Ben couldn’t quite believe what he was hearing, coming from a primary school administrator. “It seems to me that she should change her attitude about school, not be taken to every fair that comes to town.”
“Just trust me,” Faith said.
He knew that he would never hear the end of it if he did not go along with this new plan.
They drove with Beth to the fair at the centre of town, where colourful, glowing rides and games of all descriptions were arranged. Ben was pleased to see his daughter’s face light up at all the new sights. She wanted to ride just about everything, even the rollercoaster ride especially for little children. This surprised Ben because he had never been the sort to ride things like that, and Beth was so much like him – sensitive and shy.
Sure enough, after that ride, she’d had enough and wanted to stick to the games and other forms of entertainment.

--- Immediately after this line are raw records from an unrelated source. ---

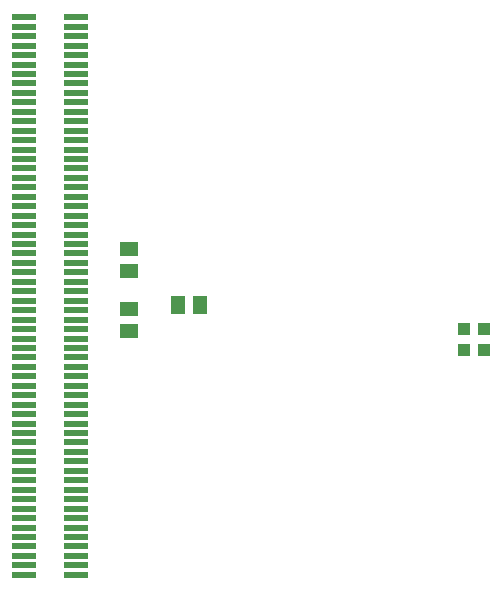
<source format=gbp>
G75*
%MOIN*%
%OFA0B0*%
%FSLAX25Y25*%
%IPPOS*%
%LPD*%
%AMOC8*
5,1,8,0,0,1.08239X$1,22.5*
%
%ADD10R,0.08100X0.02100*%
%ADD11R,0.05906X0.05118*%
%ADD12R,0.05118X0.05906*%
%ADD13R,0.03937X0.04331*%
D10*
X0026800Y0031800D03*
X0026800Y0034950D03*
X0026800Y0038099D03*
X0026800Y0041249D03*
X0026800Y0044398D03*
X0026800Y0047548D03*
X0026800Y0050698D03*
X0026800Y0053847D03*
X0026800Y0056997D03*
X0026800Y0060146D03*
X0026800Y0063296D03*
X0026800Y0066446D03*
X0026800Y0069595D03*
X0026800Y0072745D03*
X0026800Y0075894D03*
X0026800Y0079044D03*
X0026800Y0082194D03*
X0026800Y0085343D03*
X0026800Y0088493D03*
X0026800Y0091643D03*
X0026800Y0094792D03*
X0026800Y0097942D03*
X0026800Y0101091D03*
X0026800Y0104241D03*
X0026800Y0107391D03*
X0026800Y0110540D03*
X0026800Y0113690D03*
X0026800Y0116839D03*
X0026800Y0119989D03*
X0026800Y0123139D03*
X0026800Y0126288D03*
X0026800Y0129438D03*
X0026800Y0132587D03*
X0026800Y0135737D03*
X0026800Y0138887D03*
X0026800Y0142036D03*
X0026800Y0145186D03*
X0026800Y0148335D03*
X0026800Y0151485D03*
X0026800Y0154635D03*
X0026800Y0157784D03*
X0026800Y0160934D03*
X0026800Y0164083D03*
X0026800Y0167233D03*
X0026800Y0170383D03*
X0026800Y0173532D03*
X0026800Y0176682D03*
X0026800Y0179831D03*
X0026800Y0182981D03*
X0026800Y0186131D03*
X0026800Y0189280D03*
X0026800Y0192430D03*
X0026800Y0195580D03*
X0026800Y0198729D03*
X0026800Y0201879D03*
X0026800Y0205028D03*
X0026800Y0208178D03*
X0026800Y0211328D03*
X0026800Y0214477D03*
X0026800Y0217627D03*
X0044123Y0217627D03*
X0044123Y0214477D03*
X0044123Y0211328D03*
X0044123Y0208178D03*
X0044123Y0205028D03*
X0044123Y0201879D03*
X0044123Y0198729D03*
X0044123Y0195580D03*
X0044123Y0192430D03*
X0044123Y0189280D03*
X0044123Y0186131D03*
X0044123Y0182981D03*
X0044123Y0179831D03*
X0044123Y0176682D03*
X0044123Y0173532D03*
X0044123Y0170383D03*
X0044123Y0167233D03*
X0044123Y0164083D03*
X0044123Y0160934D03*
X0044123Y0157784D03*
X0044123Y0154635D03*
X0044123Y0151485D03*
X0044123Y0148335D03*
X0044123Y0145186D03*
X0044123Y0142036D03*
X0044123Y0138887D03*
X0044123Y0135737D03*
X0044123Y0132587D03*
X0044123Y0129438D03*
X0044123Y0126288D03*
X0044123Y0123139D03*
X0044123Y0119989D03*
X0044123Y0116839D03*
X0044123Y0113690D03*
X0044123Y0110540D03*
X0044123Y0107391D03*
X0044123Y0104241D03*
X0044123Y0101091D03*
X0044123Y0097942D03*
X0044123Y0094792D03*
X0044123Y0091643D03*
X0044123Y0088493D03*
X0044123Y0085343D03*
X0044123Y0082194D03*
X0044123Y0079044D03*
X0044123Y0075894D03*
X0044123Y0072745D03*
X0044123Y0069595D03*
X0044123Y0066446D03*
X0044123Y0063296D03*
X0044123Y0060146D03*
X0044123Y0056997D03*
X0044123Y0053847D03*
X0044123Y0050698D03*
X0044123Y0047548D03*
X0044123Y0044398D03*
X0044123Y0041249D03*
X0044123Y0038099D03*
X0044123Y0034950D03*
X0044123Y0031800D03*
D11*
X0061800Y0113060D03*
X0061800Y0120540D03*
X0061800Y0133060D03*
X0061800Y0140540D03*
D12*
X0078060Y0121800D03*
X0085540Y0121800D03*
D13*
X0173454Y0113675D03*
X0180146Y0113675D03*
X0180146Y0106800D03*
X0173454Y0106800D03*
M02*

</source>
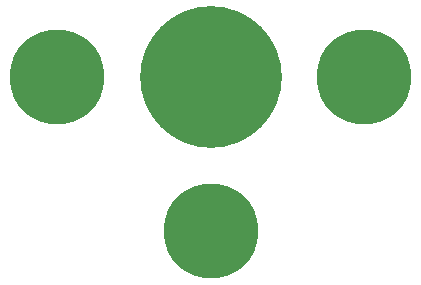
<source format=gts>
G04 #@! TF.GenerationSoftware,KiCad,Pcbnew,5.1.9+dfsg1-1*
G04 #@! TF.CreationDate,2023-01-30T08:21:18+09:00*
G04 #@! TF.ProjectId,top,746f702e-6b69-4636-9164-5f7063625858,rev?*
G04 #@! TF.SameCoordinates,Original*
G04 #@! TF.FileFunction,Soldermask,Top*
G04 #@! TF.FilePolarity,Negative*
%FSLAX46Y46*%
G04 Gerber Fmt 4.6, Leading zero omitted, Abs format (unit mm)*
G04 Created by KiCad (PCBNEW 5.1.9+dfsg1-1) date 2023-01-30 08:21:18*
%MOMM*%
%LPD*%
G01*
G04 APERTURE LIST*
%ADD10C,8.000000*%
%ADD11C,12.000000*%
G04 APERTURE END LIST*
D10*
X130000000Y-113000000D03*
X117000000Y-100000000D03*
X143000000Y-100000000D03*
D11*
X130000000Y-100000000D03*
M02*

</source>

A palm reader caught her eye. “Oooh,” she said excitedly. “Can you do that? Please, Daddy?”
He was chagrined. “Why specifically me?” he asked, not really taking it seriously; until he saw the look on his wife’s face.
Faith was laughing, but she was also nodding.
“Yes, Ben, I think you should,” she said. “I think you might find out some amazing things.”
Her eyes twinkled as she said it, which indicated both that she really meant for him to do it and that she thought it would be more funny than anything else. At least Faith didn’t think fortune tellers were real.
He sighed. There was no saying no to these two…
“Fine,” he said, rolling his eyes and leading them towards the purple tent where the supposed palm reader was. “But don’t be disappointed if she is completely full of it and doesn’t know anything. That’s usually how these things go.”
The name ‘Mystic Mary’ was painted on the side of the purple tent in gold, sparkly letters. Ben couldn’t help but laugh at that. This was completely cheesy.
Once inside, they found an old, wrinkled woman sitting on a pouf. She was dressed in silk robes of red and blue, and she wore lots of sparkling jewellery on her fingers and wrists and around her neck. She had long, silvery black hair under a red scarf. Her skin was coffee brown and Ben realized at once that she was a Romani woman, which elevated her legitimacy somewhat, he thought, but then he wondered if that was racist.